Work instructions =>
Only the lines from the one that contains "Document page, 2001x1125 pixels." through the last line of the records should appear, each printed exactly as it is.

========================

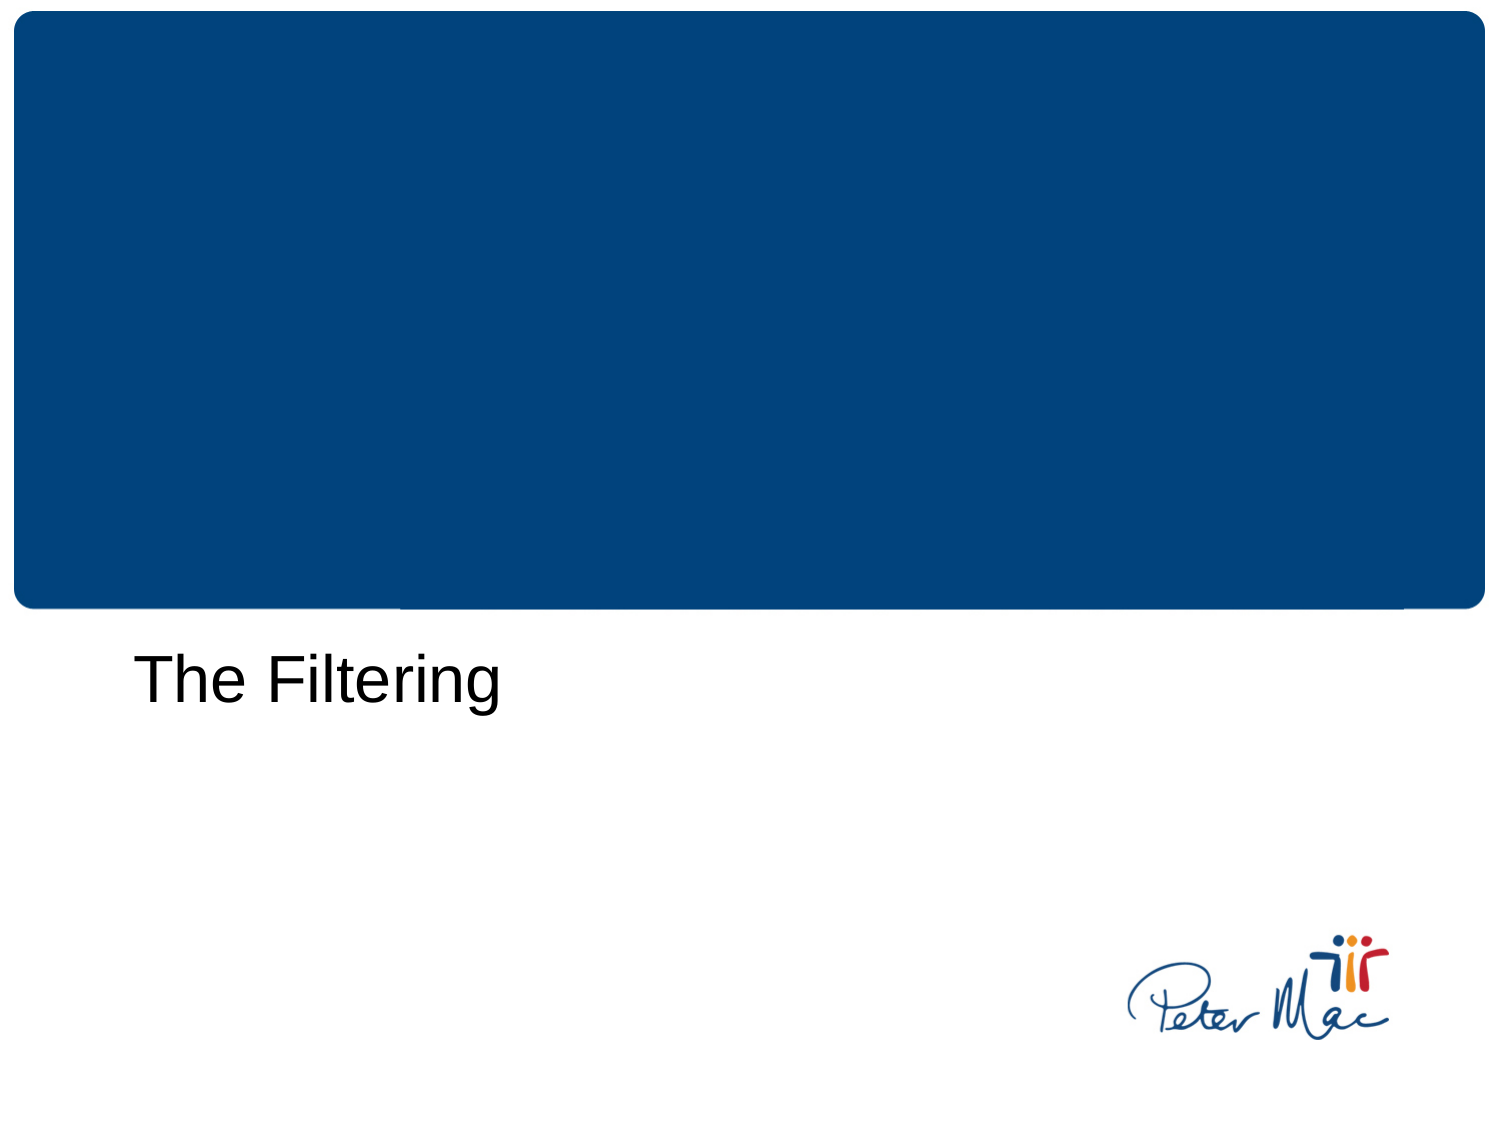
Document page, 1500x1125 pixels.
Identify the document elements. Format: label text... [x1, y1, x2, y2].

list The Filtering [118, 476, 1394, 723]
picture [0, 0, 1500, 1125]
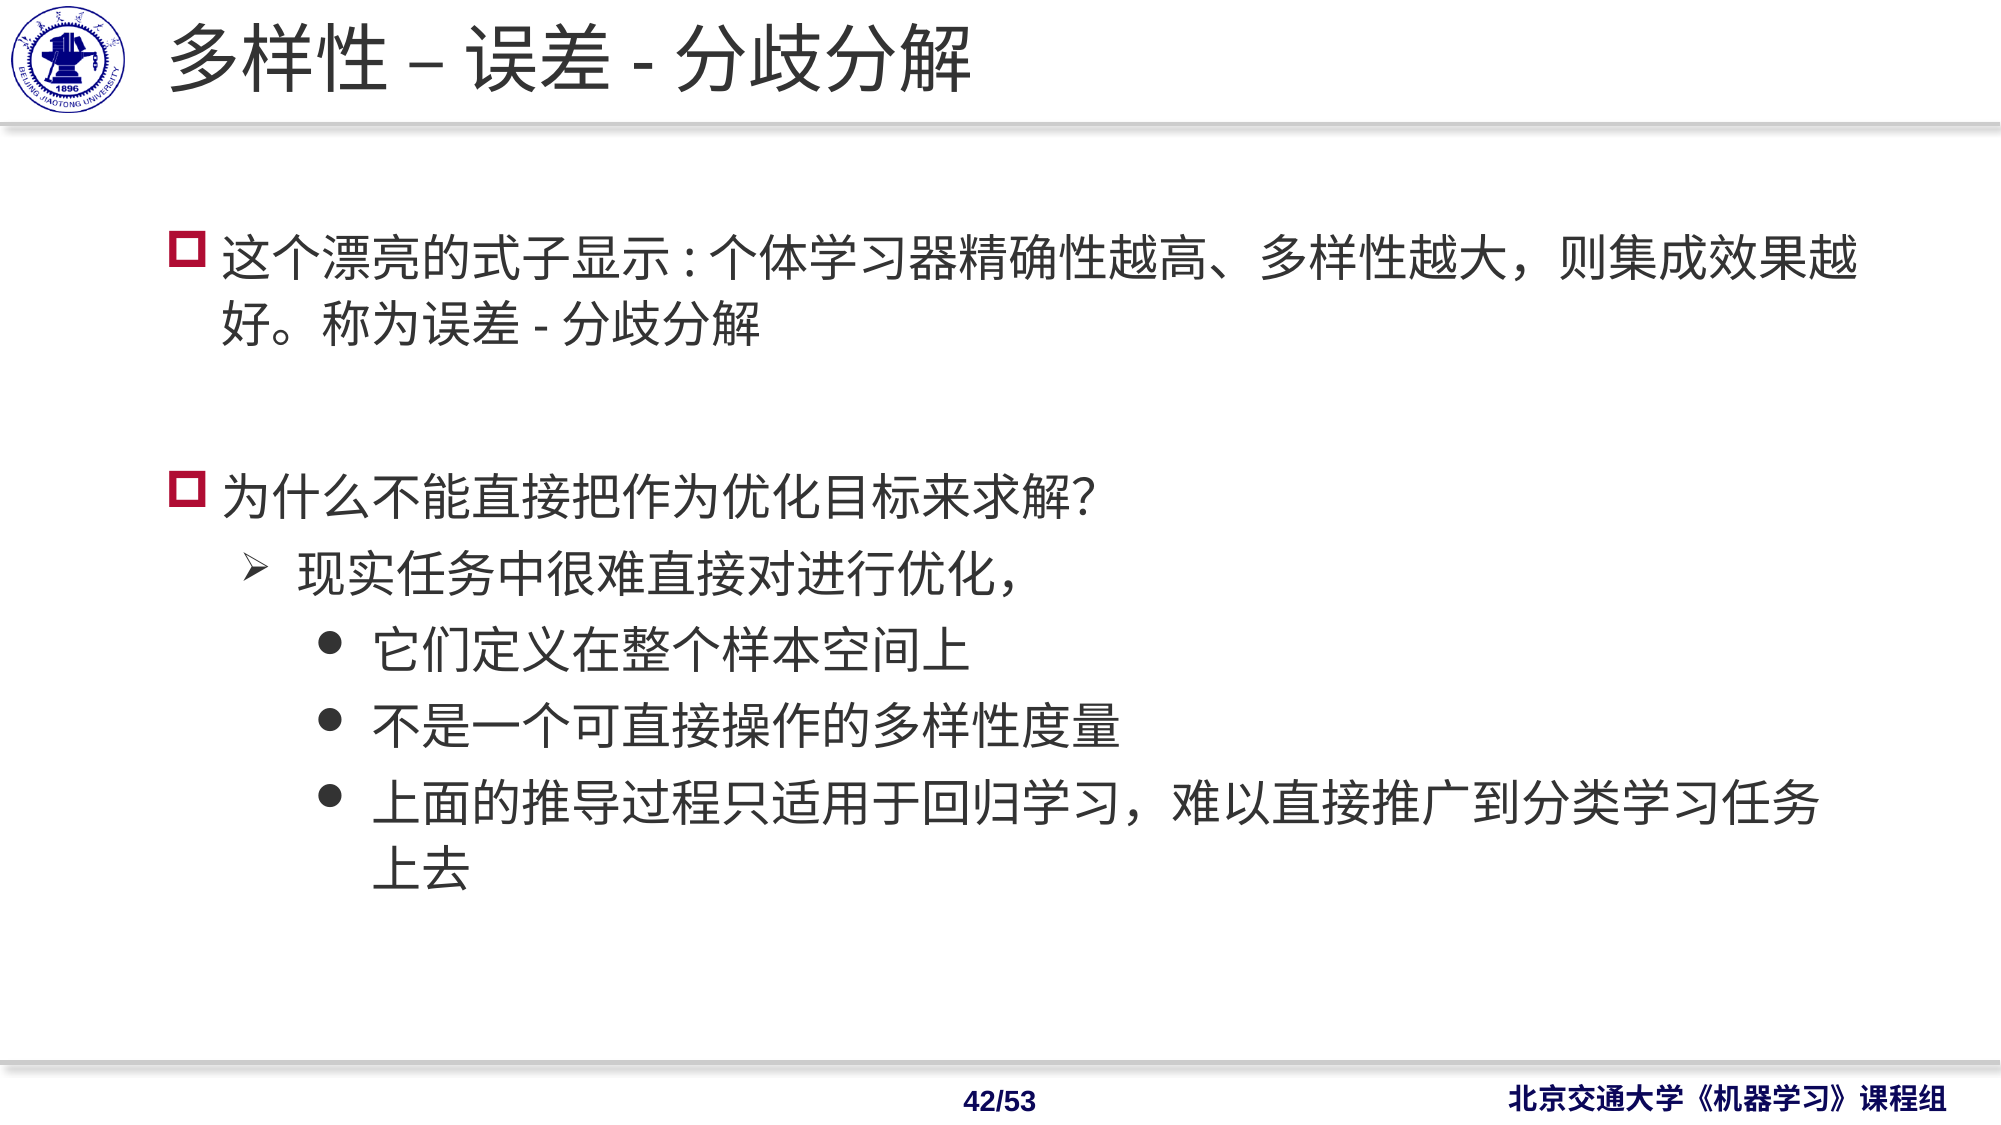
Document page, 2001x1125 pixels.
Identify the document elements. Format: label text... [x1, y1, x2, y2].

========================

Response area =>
Document page, 2001x1125 pixels.
Identify the document elements. Format: label text... [x1, y1, x2, y2].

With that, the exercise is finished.